The long term goal of this project is to determine the molecular function of genes involved in human Leber Congenital Amaurosis (LCA). LCA was first described by Theodor Leber as an """"""""intrauterine"""""""" form of retinitis pigmentosa about 150 years ago. Now LCA still remains an important cause of blindness, accounting for about 20% of children in schools for the blind. The clinical phenotype of LCA is extremely severe and is characterized by several visual perturbations identifiable at birth or within the first year of life, including infantile nystagmus, a variety of fundus changes, and minimal or absent responses on the electroretinogram, each of which occurs with an autosomal recessive mode of inheritance. Unfortunately, there is still no known medical or surgical intervention that can alter the natural course of LCA, nor has any pharmacologic therapy shown effect on modulating or moderating its progression.

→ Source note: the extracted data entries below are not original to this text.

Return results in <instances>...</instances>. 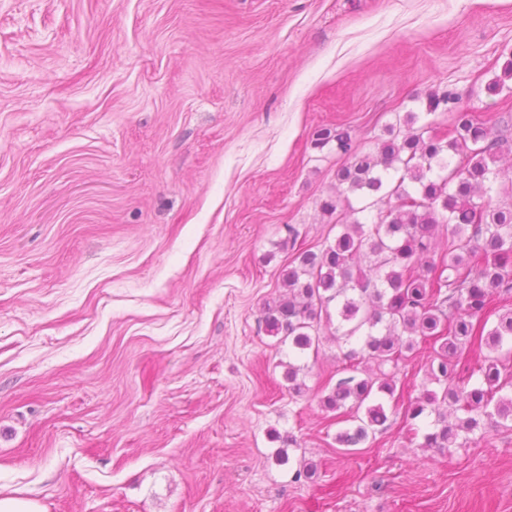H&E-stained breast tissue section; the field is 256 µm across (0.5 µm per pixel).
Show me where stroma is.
I'll return each mask as SVG.
<instances>
[{"label":"stroma","mask_w":512,"mask_h":512,"mask_svg":"<svg viewBox=\"0 0 512 512\" xmlns=\"http://www.w3.org/2000/svg\"><path fill=\"white\" fill-rule=\"evenodd\" d=\"M512 0H0V492L44 512H512V428L349 454L334 337L262 320L345 158L454 91L493 132ZM307 390H288L289 365ZM314 464V479L299 477Z\"/></svg>","instance_id":"1"}]
</instances>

This is partially due to the highly heterogeneous nature of this disorder. Therefore, both accurate molecular diagnosis of LCA patients and understanding the underlying mechanisms are essential to design proper intervention for this disease. In our recent studies, we have identified a novel LCA disease gene, LCA43, using a positional cloning approach. Multiple independent alleles have been identified in four families with different ethnic backgrounds. Consistent with a required function in the human visual system, LCA3 is highly expressed in the mouse retina. However, the mechanism of LCA3 function in the visual system is unknown. Although conserved in all vertebrates, no obvious protein domains are apparent in LCA3. In addition, no animal models have been established for LCA3. In order to fully understand its function, three Specific Aims are proposed:
Specific Aim 1. Determine the prevalence of LCA3 mutations in LCA patients.
Specific Aim 2. Characterize the expression pattern of Lca3 in the mouse retina.
Specific Aim 3. Perform functional analysis of Lca3 in the retina using mouse as a model system. A comprehensive understanding of LCA3 function is likely to improve diagnosis and treatment of LCA in the future.